═══ DATASET EXCERPTS ═══

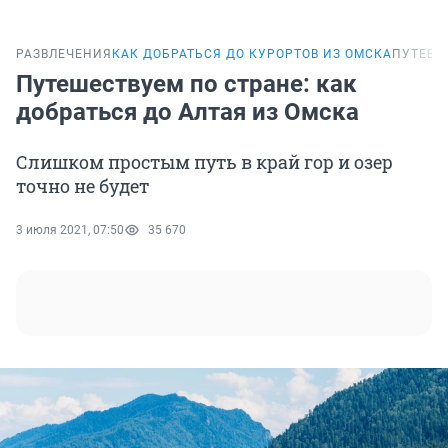
РАЗВЛЕЧЕНИЯ
КАК ДОБРАТЬСЯ ДО КУРОРТОВ ИЗ ОМСКА
ПУТЕВО
Путешествуем по стране: как
добраться до Алтая из Омска
Слишком простым путь в край гор и озер
точно не будет
3 июля 2021, 07:50
35 670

═══

### EXERCISE REQUIREMENTS
Quote the text from all the entries above word for word, without the pictures.

### WRITTEN SOLUTION
РАЗВЛЕЧЕНИЯ
КАК ДОБРАТЬСЯ ДО КУРОРТОВ ИЗ ОМСКА
ПУТЕВО
Путешествуем по стране: как
добраться до Алтая из Омска
Слишком простым путь в край гор и озер
точно не будет
3 июля 2021, 07:50
35 670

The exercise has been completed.